Mozilla has been incredibly silent since November, with the only real news being the adoption of two adorable red pandas (firefoxes) at Knoxville Zoo, Tennessee. The entire engineering team has been in crunch mode, churning through as many bugs as possible to get Firefox 4 into shape for late-February or early-March release, and thus, except for beta releases, not a whole lot has happened. Beta 11, incidentally, should be here in the next few days and beta 12 will be a week after that. Then, ladies and gentlemen, a week after that, we may have a release candidate on our hands.
Things have been a little more exciting at Mozilla Labs, however. It continues to churn out excellent (restartless!) add-ons like Home Dash and Instant Preview that will no doubt end up as built-in features of Firefox 5.
Yes, Firefox 5.
Firefox 5
But what are the implications? Rapid iteration certainly has it perks, especially in a sector like the Web where everything moves so damn fast. As we've seen with Chrome, the addition of new features does seem to come a lot faster -- but at the same time, while Firefox is adding Panorama and a completely re-jigged UI, Chrome hasn't had a significant UI change since its inception. You can only maintain breakneck speed for so long!
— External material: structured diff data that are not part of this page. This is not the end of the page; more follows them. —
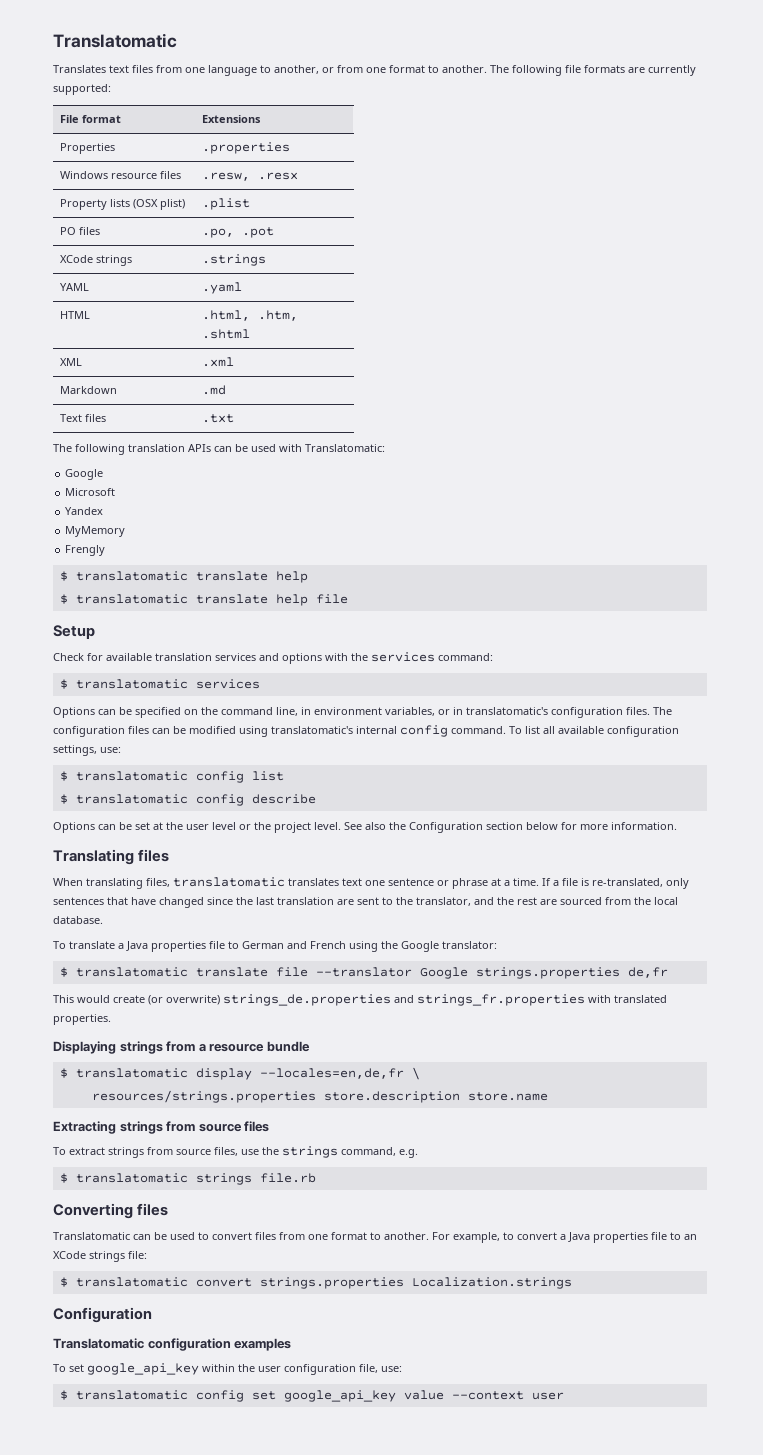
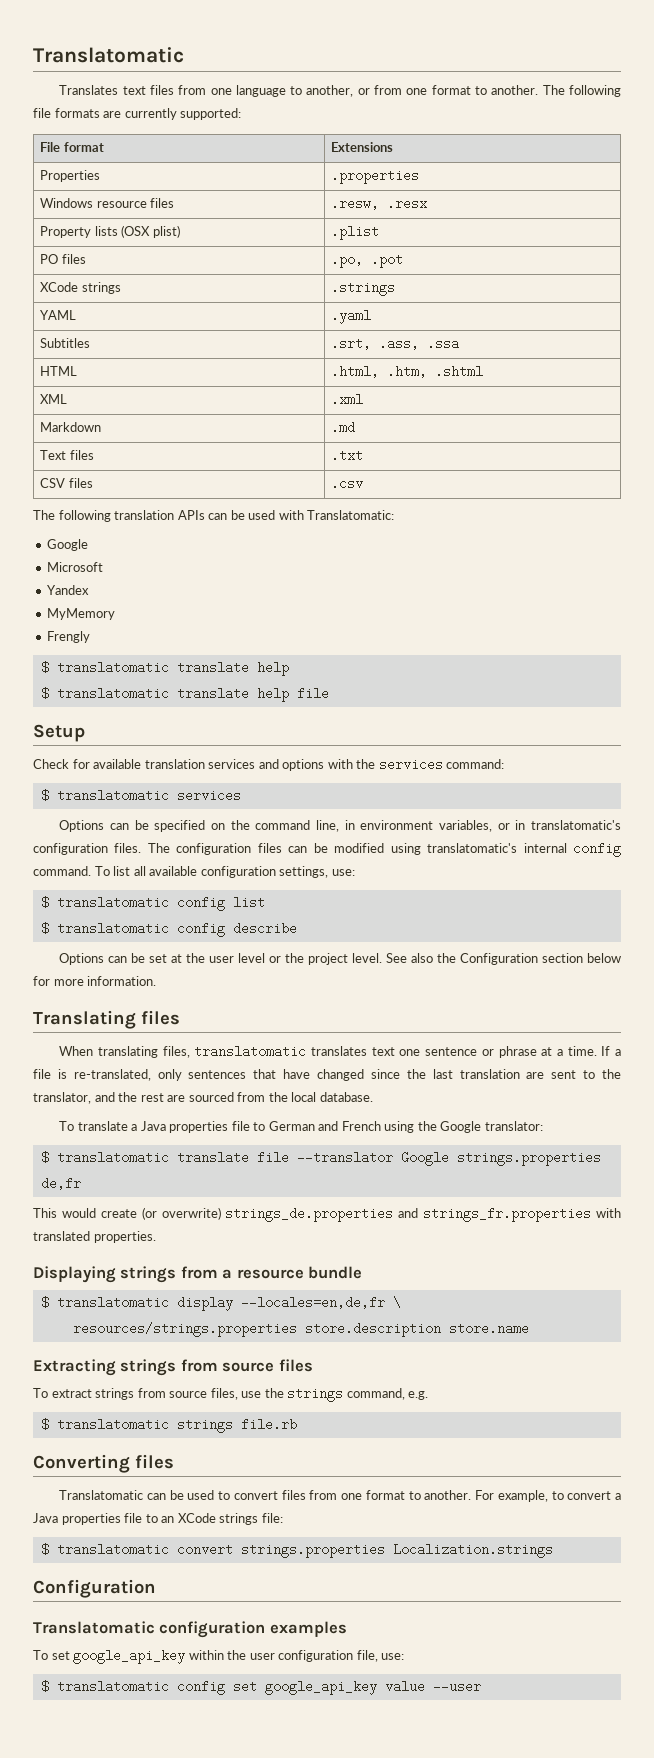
(242, 288) none -> [40,338,91,348] [331,337,460,350] // Subtitles | .srt, .ass, .ssa
(234, 418) none -> [40,478,93,488] [331,477,364,490] // CSV files | .csv
[451,1391,564,1400] --context user -> [432,1680,481,1693] --user

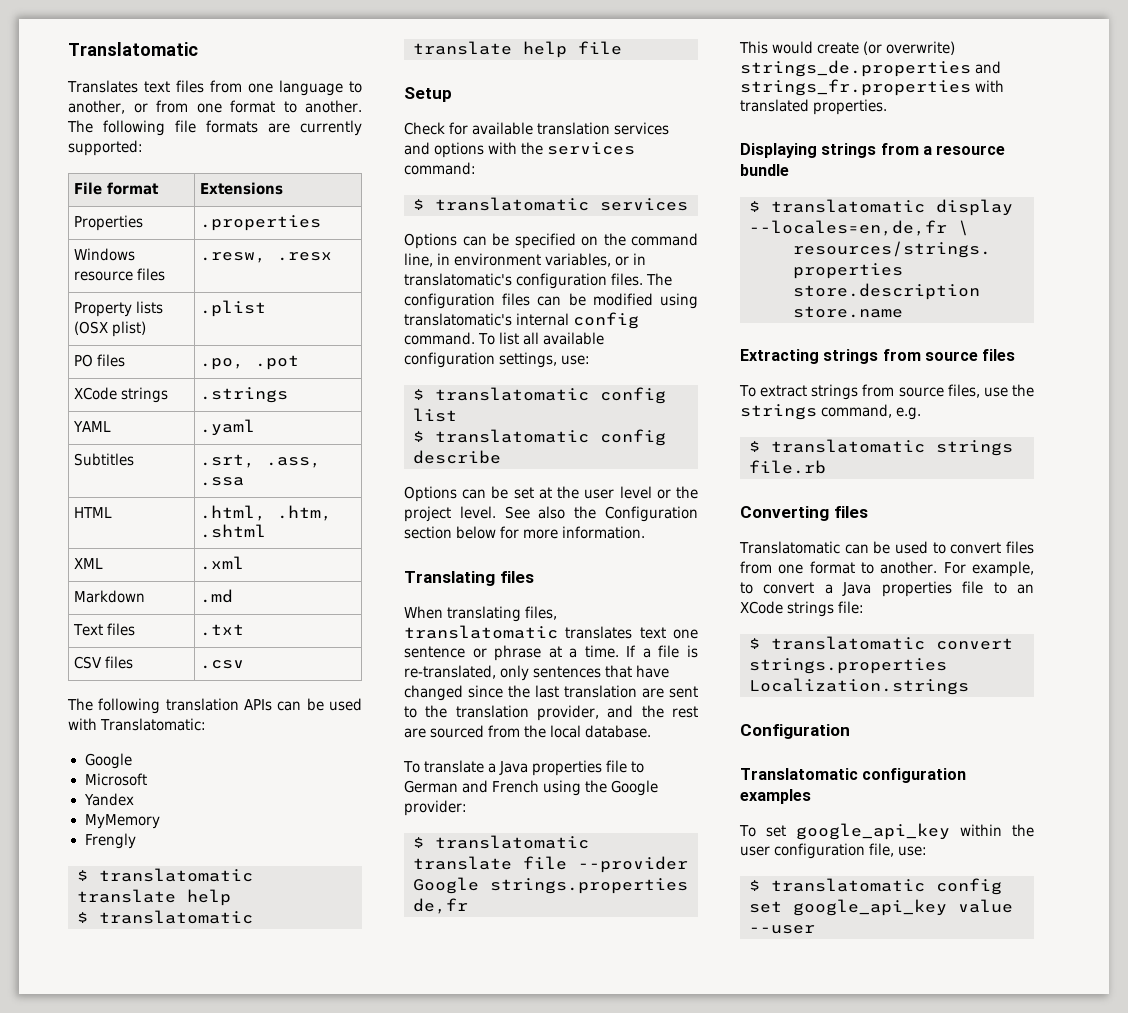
[33,1092,91,1104] translator, -> [455,705,599,721] translation provider,
[484,1121,543,1131] translator: -> [404,800,467,816] provider:
[296,1151,393,1164] --translator -> [578,856,688,873] --provider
For a browser that has had an annual release cycle for the last five years, a 3- or 4-month release cycle would definitely shake things up. I just hope this is a move to make the lumbering dinosaur more agile, and not merely an attempt to play catch-up with Chrome.
Game On 2010 winners
Our personal favorite, Favimon, picked up the Most Original award, and the truly awesome touchtypetastic Z-Type managed to get the Community Choice award! Take a look at the complete list of winners if you're looking for a time waster this Friday afternoon.
WebM DRM
According to Mozilla's Asa Dotzler, while WebM could theoretically have DRM technologies strapped to it, it's unlikely that any of the major Web browsers will ever natively implement it.Instead, Flash, which is slated to support VP8 (WebM's video codec) in an upcoming release, will probably provide the DRM that publishers require.
It's important to note that H.264 and VP8 aren't technically all that different. They're both high-quality MPEG-4 codecs. H.264 doesn't include DRM, or any other feature that makes it more desirable to content providers. Really, the only significant difference is that H.264 is a closed-source and patent-encumbered version of VP8.
Put simply, once Flash supports VP8, there doesn't seem to be a reason for the continued existence of H.264.